Und was die ganzen Krakeeler angeht die sich aufregen dass bei 2km/h zu viel bereits richtiges Geld verlangt wird: eine Geschwindigkeitsbegrenzung ist kein Zielwert, den man so in etwa mittig anpeilt, sondern eine GRENZE. Davor ist ok, dahinter ist nicht ok. Wie bei allen anderen Grenzen im Leben muss man also lieber ein bisschen Sicherheitsreserve einplanen oder mit den Folgen leben. Das könnt Ihr doch bei anderen Themen auch, Beispiel Geld (Nicht mehr Verpflichtungen als Einnahmen) oder auch beim Autofahren: wenn ich versuche an jemanden vorbeizufahren halte ich wenigstens ein bisschen Seitenabstand. Da weiß man doch auch, dass man es lieber nicht riskieren sollte (weil sonst Bumm = Insolvenz oder Bumm = Außenspiegel ab).

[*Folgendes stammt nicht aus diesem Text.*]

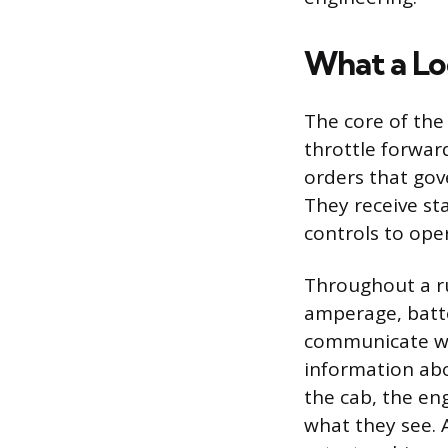
What a Lo
The core of the 
throttle forward
orders that gov
They receive st
controls to oper
Throughout a r
amperage, batte
communicate wit
information abo
the cab, the en
what they see.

#18 - 10.01.2019, 19:47 von scoopx

Na endlich!

Zitat von demokratie-troll
Blitzer dienen allein dem Abkassieren argloser Normalbürger, deren Fahrfehler in Beute umgemünzt werden, um sie zu herabzusetzen und zu beleidigen. [...]
Besser kann man es nicht auf den Begriff bringen. Das gilt genauso für Fahrzeugkontrollen durch die Polizei. Ein Freund von mir wurde mal bei einer Kontrolle angeblich nicht angeschnallt erwischt. Er trug eine schwarze Jacke, und der Polizist, der 200m vor der eigentlichen Kontrolle postiert war und die Nichtangeschnallten feststellen sollte, war deshalb der Meinung, der Fahrer habe den Gurt nicht angelegt. Als er angehalten wurde, sagten die Polizisten, er habe den beobachtenden Kollegen gesehen und sich dann erst angeschnallt. Das ist ein typischer Fall. Die "Sicherheit" wird als Grund für Schikane bei uns Deutschen immer akzeptiert (s. Beitrag #3)

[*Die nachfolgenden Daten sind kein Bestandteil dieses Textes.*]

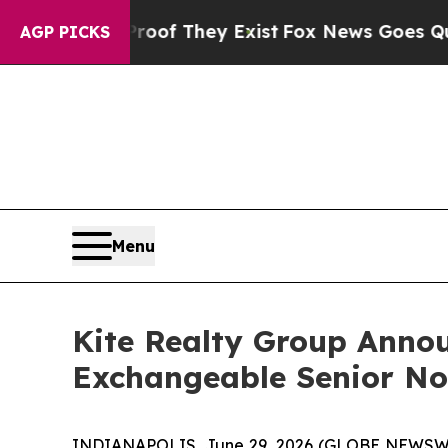
o Proof They Exist
Fox News Goes Quiet as 'Maga 
AGP PICKS
Menu
Kite Realty Group Annou
Exchangeable Senior No
INDIANAPOLIS, June 29, 2026 (GLOBE NEWSWIRE)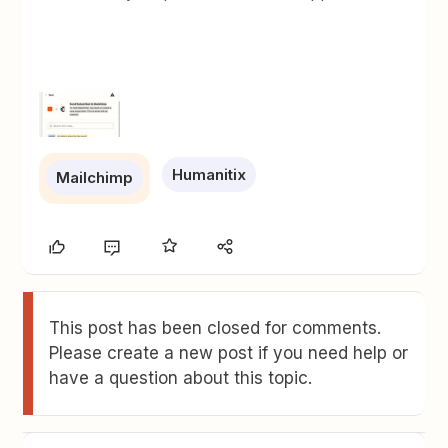
Humanitix
Mailchimp
This post has been closed for comments.
Please create a new post if you need help or
have a question about this topic.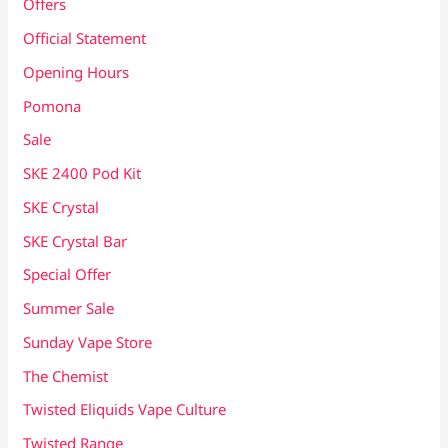
Offers
Official Statement
Opening Hours
Pomona
Sale
SKE 2400 Pod Kit
SKE Crystal
SKE Crystal Bar
Special Offer
Summer Sale
Sunday Vape Store
The Chemist
Twisted Eliquids Vape Culture
Twisted Range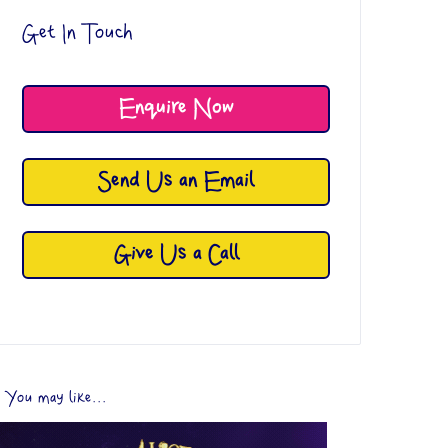
Get In Touch
Enquire Now
Send Us an Email
Give Us a Call
You may like...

Dabei zeigt die Geschichte des Verkehrsstrafrechts, daß Repression nichts nutzt. Die Anzahl der Verkehrstoten ist seit 1970 kontinuierlich zurückgegangen, das lag an verbesserter Technik und vor allem einem Mentalitätswandel bei den Autofahrern. Bis etwa Mitte der 1960er waren z.B. Frontalzusammenstöße auf freier Strecke und "Kolonnenspringen" beim Überholen Alltag. Das vorausschauende Handeln, das Sich-Einstellen auf Geschwindigkeiten und die Einsicht, daß einen das Beharren auf z.B. Vorfahrtsrechte nicht weiterbringt, ist ein kultureller Prozeß, der seine Zeit braucht (das kann man allgemein sehr schön in Norbert Elias' berühmter Studie "Über den Prozeß der Zivilisation" nachlesen).

Aber Behörden und Polizei wollen vom Beute machen, erniedrigen und verhöhnen auch harmloser Normalbürger nicht lassen. In Frankreich kriegt der Staat dafür wenigstens ab und zu die Quittung. Und das ist auch gut so.

#19 - 10.01.2019, 19:48 von cindy2009

@dr-jp

"----
dr_jp heute, 19:26 Uhr
15. Prima
Die Franzosen zeigen wie es geht. Radarfallen sind nichts anderes als Abzocke und so werden diese eben in Frankreich zerstört oder zumindest schwer beschädigt. Hier in der Umgebung von Stuttgart lässt man überall immer bessere Geräte aufstellen und dies mittlerweile in einer Vielzahl und vor allem an Stellen, dass man sich fragt, was der Sinn dahinter sein soll. Die Geräte haben sich hier in der Gegend bestimmt in den letzten 5 Jahren verzehntfacht. Mit Gefahrenprävention hat das überhaupt nichts zu tun; hier geht es allein nur ums Abkassieren. Dazu meint man, man wäre in einem Überwachungsstaat----" Sie sind das beste Beispiel dafür, warum man Kontrolle braucht. Keine Einsicht auf eigene Verfehlung und meckern. Halten Sie sich einfach an die Gesetze. Sie gehen doch auch nicht im Laden vorbei und zahlen nichts, nur weil Sie nicht anerkennen wollen, wie die Preise zustande kommen .Würden sich alle ab die Gesetze halten, würde keiner mehr Geräte aufstellen.